Bale bereitet mit Bauerntrick vor
Zurück sehe ich noch, wie Bale nach einer kurzen Ecke die türkische Abwehr narrt und einfach an der Außenlinie aufs Tor zuläuft. Von dort passt er zurück und ein Waliser kann freistehend zur Entscheidung einschießen. Vor dem endgültigen Abpfiff gibt es noch ein ordentliches Handgemenge und Herumschubsen im walisischen Fünfmeterraum, nach dem der Schiedsrichter ein paar gelbe Karten verteilt. Dann ist Schluss und Wales steht nach dem 2:0-Sieg bei vier Punkten. Das könnte unter Umständen bereits für das Weiterkommen reichen. Die Türkei muss hoffen, durch einen Sieg im letzten Gruppenspiel gegen die Schweiz noch als Dritter ins Achtelfinale einzuziehen.
Kampf um Platz drei
Doch die Schweiz braucht selbst die Punkte, denn gegen Italien haben die Eidgenossen rein gar nichts zu bestellen und stehen jetzt bei einem Punkt und einem Torverhältnis von -3 (in Worten: minus drei). Ein Unentschieden im letzten Spiel wird definitiv zu wenig sein. Das Spiel selbst sehe ich mal wieder im Fraktal, wo ich vor dem eingeschalteten Fernseher nur zwei halbgetrunkene Bierhumpen finde. „Nick kommt sicher noch runter“, beruhigt mich Karla, die Barkeeperin. Oben bin ich schon Radio Jason begegnet, den das Loch im Kopf sichtlich gedämpft hat. „Bier darf ich trinken, aber keine Schnäpse mehr.“
Ronaldos Pressekonferenz
Esterhazy kommt herunter. „Hast du heute Ronaldo gesehen?“ „Nein, habe ich nicht. Aber du meinst wohl gestern.“ „Nein, heute, bei der Presskonferenz. Hast du das gesehen?“ „Nein, habe ich nicht, was für eine Pressekonferenz?“ „Die über das Spiel gestern. Hast du es gesehen?“ „Nein, habe ich nicht.“ „Hast du nicht gesehen? Er setzt sich da so hin, vor ihm stehen zwei Flaschen Coca Cola. Hast du das gesehen?“ „Nein, das habe ich nicht gesehen.“ Ich kann immer noch nicht erkennen, was daran so erzählenswert ist und warte geduldig, bis Esterhazy auf den Punkt kommt. „Ronaldo setzt sich hin, nimmt die beiden Flaschen und stellt sie beiseite. Hast du es gesehen?“ „Nein.“ Ich kenne Esterhazys Marotten noch nicht so gut und lasse ihn in seinem Tempo zum Punkt kommen. „Er stellt die zwei Flaschen beiseite.“ „Aha, er stellt also die beiden Flaschen beiseite.“ „Verstehst du, da stehen zwei Coca Cola Flaschen vor ihm und er stellt sie beiseite. Dann sagt er, ich trinke keine Cola, ich trinke nur Wasser.“ „---“ „Danach ist der Kurs von Coca Cola um zehn Milliarden gefallen.“ So so, denke ich, da ich aber darauf nicht wie gewünscht reagiere, erzählt mir Esterhazy die Geschichte nochmals, bis in Rom Chiellini nach einem Eckball, bei dem sich zwei Schweizer Verteidiger behindern, ein Tor schießt. Ekstatische Freude auf der italienischen Bank. Esterhazy kommentiert: „Italien ist sehr gut, für mich sind sie Favorit.“ Dann geht er hinauf, vielleicht eine rauchen.

AUFGABE
Beantworte zum Seitenauszug über die EM-Spiele kurz diese Fragen:
(a) Mit welchem Ergebnis gewinnt Wales, und wie viele Punkte hat es danach?
(b) Bei wie vielen Punkten und welchem Torverhältnis steht die Schweiz nach dem Spiel gegen Italien?
(c) Was trinkt Ronaldo laut Esterhazy anstelle von Cola?

QUELLENMATERIAL

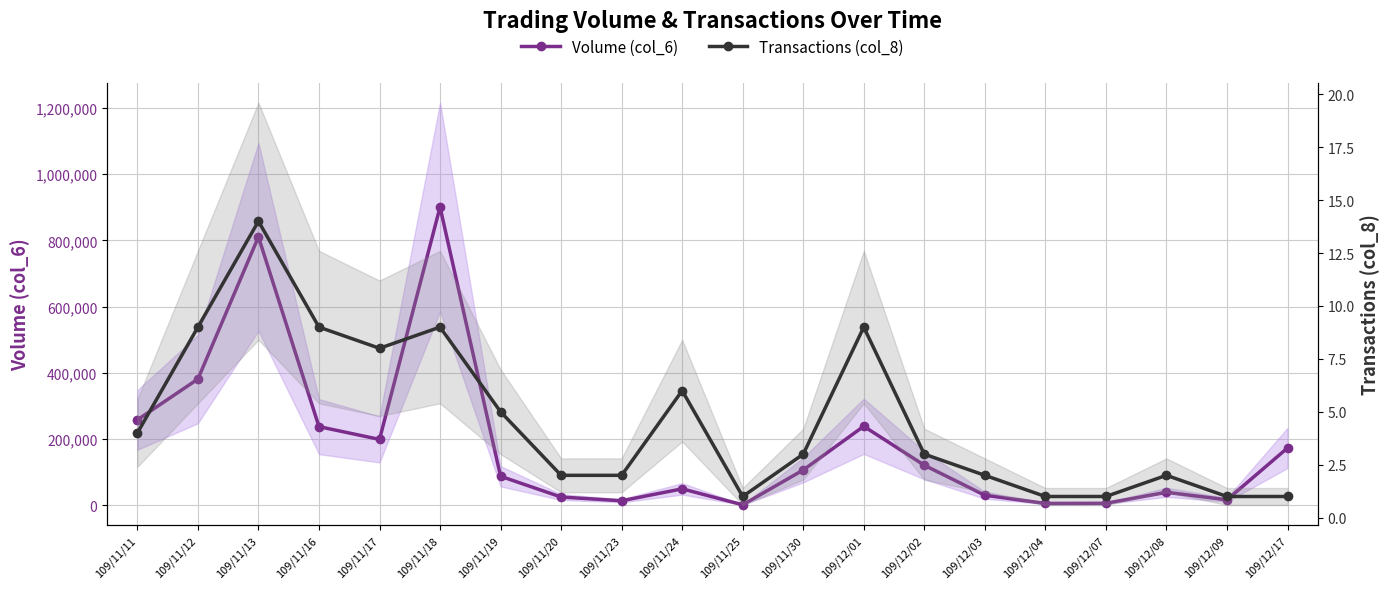

What is the label of the 8th point from the right?

109/12/01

ERWARTETE ANTWORT
(a) 2:0; vier Punkte.
(b) Ein Punkt, Torverhältnis -3.
(c) Nur Wasser.